> **Texte fourni**
Virements sur différents types de bateaux
Virement de bord sur un multicoque
Les multicoques ont beaucoup de mal à virer à cause de la largeur de leur coque, de leur manque d'inertie et également de la différence de distance parcourue entre la coque intérieure au virage et celle extérieure. Pour faciliter le virement de bord, l'écoute de la voile d'avant peut être choquée plus tard : la voile gonflée à contre va alors contribuer à faire pivoter le voilier dans la bonne direction. Un manque à virer peut avoir des conséquences curieuses sur ce type de voilier. Lorsque celui-ci se retrouve bloqué face au vent, du fait de sa faible surface mouillée (surface de la coque immergée), il se met à culer (partir à reculons) à des vitesses qui peuvent atteindre plusieurs nœuds sur les multicoques de compétition. Les safrans peuvent souffrir de ce mode de navigation non orthodoxe.
Sur les catamarans de sport légers (Hobie Cat , Dart, Nacra), quelques astuces permettent cependant de réussir le virement de bord de façon assez sûre : l'angle de barre doit être faible en début de manœuvre, puis plus accentué ensuite (pour éviter le décrochage hydrodynamique de la pale de safran et le coup de frein correspondant), l'équipage doit charger un peu l'arrière du bateau (pour éviter que les étraves ne « poussent de l'eau »). Le foc peut rester sur l'ancienne amure (foc « à contre ») et aider ainsi à la rotation du bateau. par contre la grand voile doit être choquée au moment du passage du lit du vent (sans quoi elle prend à contre et renvoie le bateau vent debout). Elle ne sera rebordée qu'une fois le bateau bien installé sur la nouvelle amure et le foc passé sur le nouveau bord. Lors de cette phase de relance il peut être utile de partir d'une allure un peu plus arrivée (le près « bon plein ») et de ne lofer que quand le bateau a repris sa vitesse.

> **Enregistrements présentés**
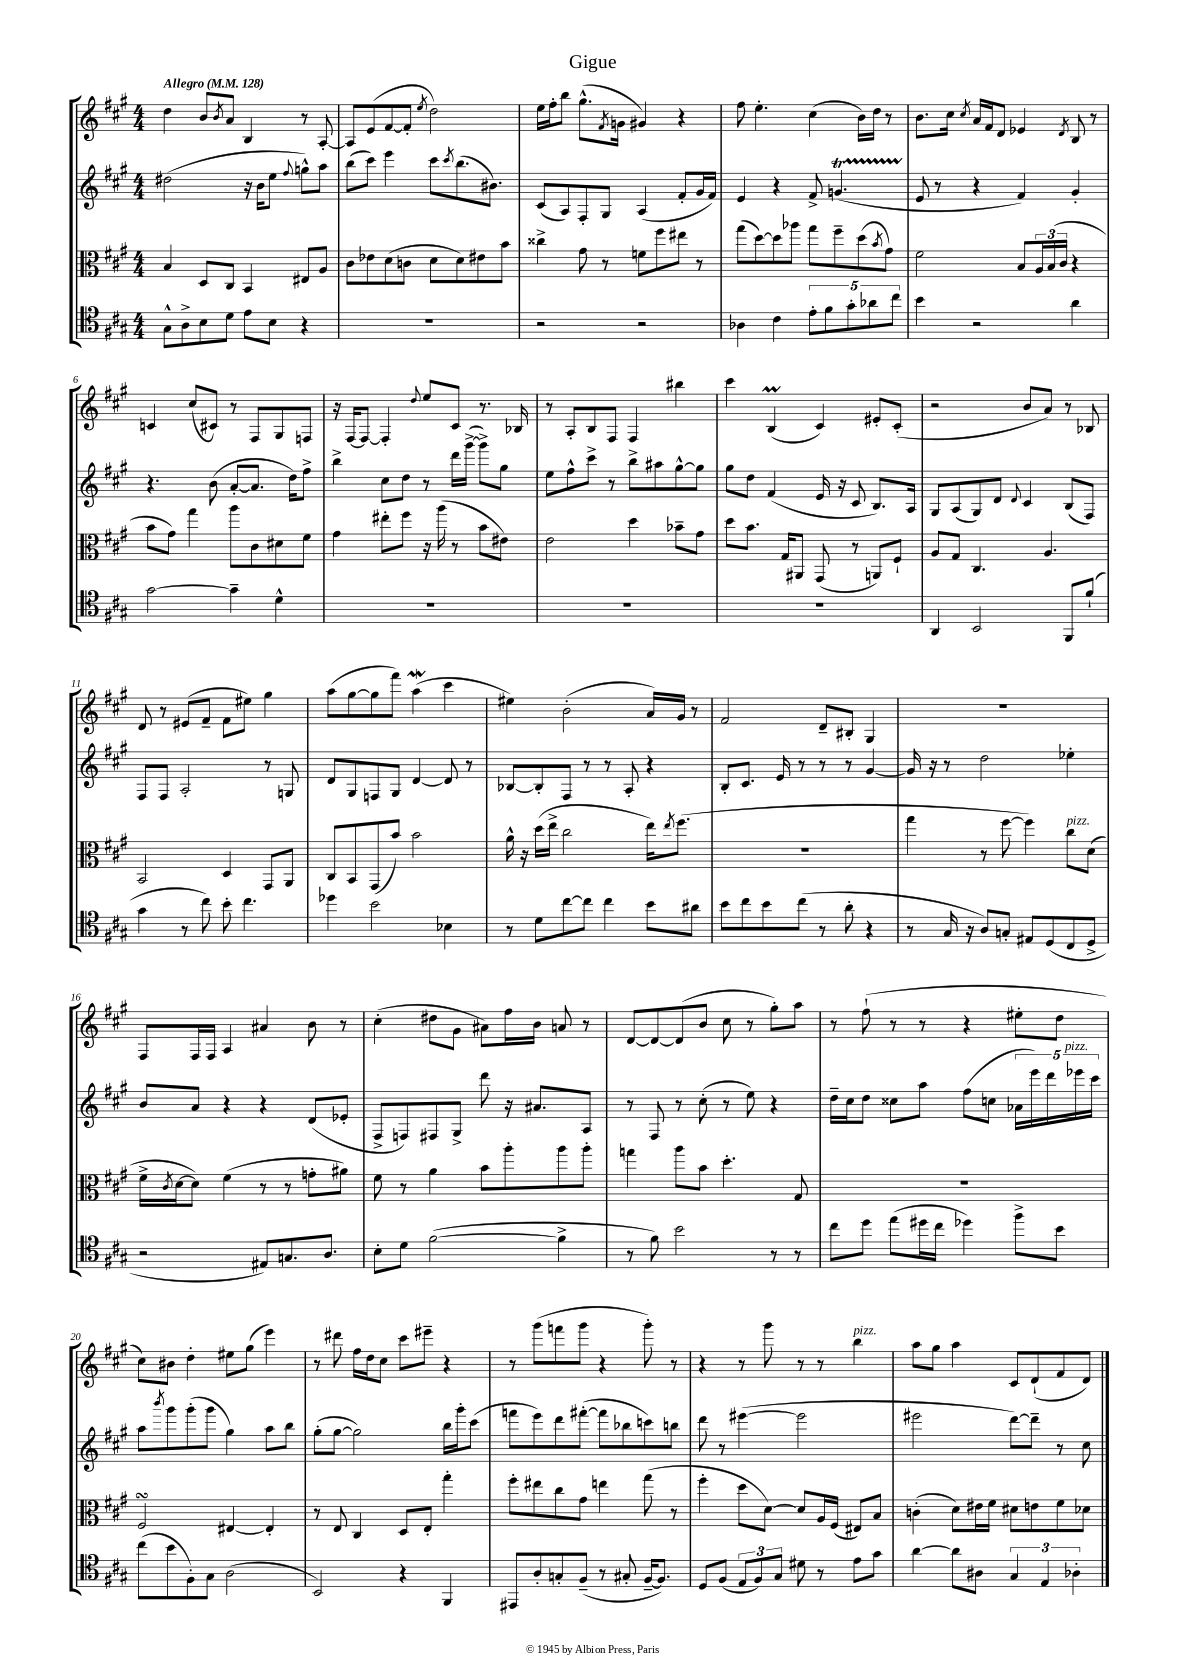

**kern	**kern	**kern	**kern
*staff4	*staff3	*staff2	*staff1
*clefC4	*clefC3	*clefG2	*clefG2
*k[f#c#g#]	*k[f#c#g#]	*k[f#c#g#]	*k[f#c#g#]
*M4/4	*M4/4	*M4/4	*M4/4
*MM128	*MM128	*MM128	*MM128
8G#^^	4B	(2dd#	4dd
8A^	.	.	.
8B	8D	.	8b
.	.	.	8qb
8d	8C#	.	8a
8e	4BB	16r	4B
.	.	16b	.
8B	.	8ee	.
.	.	8qqff#	.
4r	8E#	8gg^^)	8r
.	8A	8aa	[8A'
=	=	=	=
1r	8c#	(8bb	8A]
.	8e-	8ccc#)	(8e
.	(8d	4eee	[8f#
.	8c	.	8f#']
.	.	.	8qee
.	8d	8ccc#	2dd)
.	.	8qccc#	.
.	8d)	(8.bb	.
.	8e#	.	.
.	.	8.b#)	.
.	8b	.	.
=	=	=	=
2r	4cc##^	(8c#	16ee
.	.	.	16ff#'
.	.	8A)	8bb
.	8g#	8F#'	(8.gg#^^
.	8r	8G#	.
.	.	.	8qf#
.	.	.	16g
2r	8f	(4A	4g#)
.	8ff#	.	.
.	8ee#	8f#'	4r
.	8r	16g#	.
.	.	16f#)	.
=	=	=	=
4A-	(8gg#	4e	8ff#
.	[8dd)	.	4.ee'
4c#	8dd]	4r	.
.	8aa-	.	.
10e'	8gg#	8f#^	(4cc#
10f#	.	.	.
.	8ff#~	(4.g	.
10g#'	.	.	.
.	(8dd	.	16b)
10a-	.	.	.
.	.	.	16dd
.	8qb	.	.
.	8g#)	.	8r
10cc#	.	.	.
=	=	=	=
4b	2f#	8e	8.b
.	.	8r	.
.	.	.	16cc#
.	.	.	8qcc#
2r	.	4r	16a
.	.	.	16f#
.	.	.	8d
.	8B	4f#)	4e-
.	24A	.	.
.	(24B	.	.
.	24c#	.	.
.	.	.	8qd
4a	4r	4g#'	8B
.	.	.	8r
=	=	=	=
[2g#	8b	4.r	4c
.	8g#)	.	.
.	4gg#	.	(8cc#
.	.	(8b	8c#)
4g#~]	8aa	[8a'	8r
.	8c#	8.a]	8F#
4d^^	8d#	.	8G#
.	.	16dd)	.
.	8f#	8ff#^	8F
=	=	=	=
1r	4g#	4bb^	16r
.	.	.	[16F#
.	.	.	8F#_
.	8ee#'	8cc#	4F#']
.	8ff#	8dd	.
.	.	.	8qqdd
.	16r	8r	8ee
.	(16aa	.	.
.	8r	16ddd	8c#
.	.	([16ggg#^	.
.	8b	8ggg#^])	8.r
.	8e#)	8gg#	.
.	.	.	16B-
=	=	=	=
1r	2e	8ee	8r
.	.	8ff#^^	8A'
.	.	8ccc#^	8B
.	.	8r	8F#
.	4dd	8bb^	4F#
.	.	8aa#	.
.	8b-~	[8gg#^^	4bb#
.	8g#	8gg#]	.
=	=	=	=
1r	8dd	8gg#	4ccc#
.	8.b	8dd	.
.	.	(4f#	(4B
.	16G#	.	.
.	8AA#	.	.
.	(8GG#	16e	4c#)
.	.	16r	.
.	8r	8c#	.
.	8AA)	8.B)	8e#'
.	8F#`	.	(8c#'
.	.	16A	.
=	=	=	=
4AA	8A	8G#	2r
.	8G#	(8A	.
2BB	4.C#	8G#)	.
.	.	8d	.
.	.	8qqd	.
.	.	4c#	8b
.	4.A	.	8a)
8FF#	.	(8B	8r
(8f#`	.	8F#)	8B-
=	=	=	=
4g#	2BB	8F#	8d
.	.	8F#	8r
8r	.	2A'	(8e#
8cc#)	.	.	8f#~
8b'	4D	.	8f#
4.cc#	.	.	8ee#)
.	8GG#	8r	4gg#
.	8AA	8G	.
=	=	=	=
4dd-	8C#	8d	(8aa
.	8BB	8G#	[8gg#
2b	(8GG#	8F	8gg#]
.	8b)	8G#	8fff#)
.	2b	[4d	(4aa
4B-	.	8d]	4ccc#
.	.	8r	.
=	=	=	=
8r	16a^^	[8B-	4ee#)
.	16r	.	.
8d	(16dd	8B-']	.
.	16ee^	.	.
[8cc#	2cc#	8F#	(2b'
8cc#]	.	8r	.
4cc#	.	8r	.
.	.	8A'	.
8b	16ee)	4r	16a)
.	8qee	.	.
.	(8.ff#	.	16g#
8a#	.	.	8r
=	=	=	=
8b	1r	8B'	2f#
8cc#	.	8.c#	.
8b	.	.	.
.	.	16e	.
(8cc#	.	8r	.
8r	.	8r	8d~
8a'	.	8r	8B#'
4r	.	[4g#	4G#
=	=	=	=
8r	4gg#	16g#]	1r
.	.	16r	.
16G#	.	8r	.
16r	.	.	.
8A)	8r	2dd	.
8G'	[8ff#	.	.
8E#	4ff#])	.	.
(8D	.	.	.
8C#	8cc#	4ee-'	.
8D^	(8d	.	.
=	=	=	=
2r	16f#^	8b	8F#
.	8qc#	.	.
.	[16d	.	.
.	8d])	8a	16F#
.	.	.	16F#
.	(4f#	4r	4A
8E#)	8r	4r	4a#
8.G	8r	.	.
.	8g'	(8d	8b
8.A	.	.	.
.	8a#)	8e-'	8r
=	=	=	=
8B'	8f#	8F#^	(4cc#'
8d	8r	8F)	.
([2f#	4a	8F#	8dd#
.	.	8G#^	8g#
.	8b	8ddd	8a#)
.	8aa'	16r	16ff#
.	.	8.a#	16b
4f#^]	8aa	.	8a
.	8aa'	8A	8r
=	=	=	=
8r	4gg	8r	[8d
8f#)	.	8F#	8d_
2b	8aa	8r	(8d]
.	8b	(8cc#'	8b
.	4.dd'	8r	8cc#
.	.	8ee)	8r
8r	.	4r	8gg#')
8r	8G#	.	8aa
=	=	=	=
8cc#	1r	16dd~	8r
.	.	16cc#	.
8dd	.	8dd	(8ff#`
(8ee	.	8cc##	8r
16dd#	.	8aa	8r
16cc#	.	.	.
4dd-)	.	(8ff#	4r
.	.	8cc	.
8ff#^	.	20a-	8ee#'
.	.	20eee)	.
.	.	20ddd	.
8b	.	.	8dd
.	.	20eee-	.
.	.	20ccc#	.
=	=	=	=
(8cc#	2F#	8aa	8cc#)
.	.	8qbbb	.
8b	.	8ggg#	8b#
8F#')	.	(8ggg#'	4dd'
8G#	.	8ggg#	.
(2A	[4E#	4gg#)	8ee#
.	.	.	(8gg#
.	4E#']	8aa	4eee)
.	.	8bb	.
=	=	=	=
2BB)	8r	(8gg#'	8r
.	8E	[8gg#	8ddd#
.	4C#	2gg#])	16ff#
.	.	.	16dd
.	.	.	8cc#
4r	8D	.	8ccc#
.	8E'	.	8eee#~
4FF#	4gg#'	16bb	4r
.	.	16ggg#'	.
.	.	(8ccc#	.
=	=	=	=
8EE#	8ff#'	8fff	8r
8A'	8ee#	8eee)	(8ggg#
8G'	8cc#	8ddd	8fff
(8F#~	8g#	([8fff#'	8ggg#
8r	4ee	8fff#]	4r
8G#'	.	8bb-	.
[16F#~	(8gg#	8ccc)	8ggg#')
8.F#])	.	.	.
.	8r	8bb	8r
=	=	=	=
8D	4ff#'	8ddd	4r
(8F#	.	8r	.
12E	8dd	([4eee#	8r
12F#)	.	.	.
.	[8d)	.	8ggg#
12G#	.	.	.
8d#	8d]	2eee#]	8r
8r	16A	.	8r
.	(16F#	.	.
8e	8E#)	.	4bb
8g#	8B	.	.
=	=	=	=
[4a	(4c'	2eee#	8aa
.	.	.	8gg#
8a]	8d)	.	4aa
8A#	16e#	.	.
.	16f#	.	.
6G#	8d#	[8ddd)	8c#
.	8e	8ddd~]	(8d`
6E	.	.	.
.	8f#	8r	8f#
6A-'	.	.	.
.	8d-	8cc#	8d)
==	==	==	==
*-	*-	*-	*-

> **Consigne**
Poursuivez le texte sur le virement de bord des multicoques à partir de sa dernière phrase.

> **Corrigé ci-dessous**
Contrairement à un monocoque, il ne sert pratiquement à rien de « godiller » avec les safrans quand le bateau est stoppé : en raison de la grande vitesse atteint par les catamarans, les safrans sont « compensés » ou « semi-compensés », rendant l'action de godille inefficace
Dans le cas où le catamaran cule (repart en arrière) sans avoir franchi le lit du vent, une ultime parade est possible : inverser la barre à la façon d'une voiture se garant en marche arrière, assurant ainsi un virement de bord en deux temps. Possible sur un petit catamaran de plage (où les safrans sont proportionnellement plus robustes) elle est déconseillé sur un gros multicoque (risques graves pour les pales de safran et la mèche de gouvernail).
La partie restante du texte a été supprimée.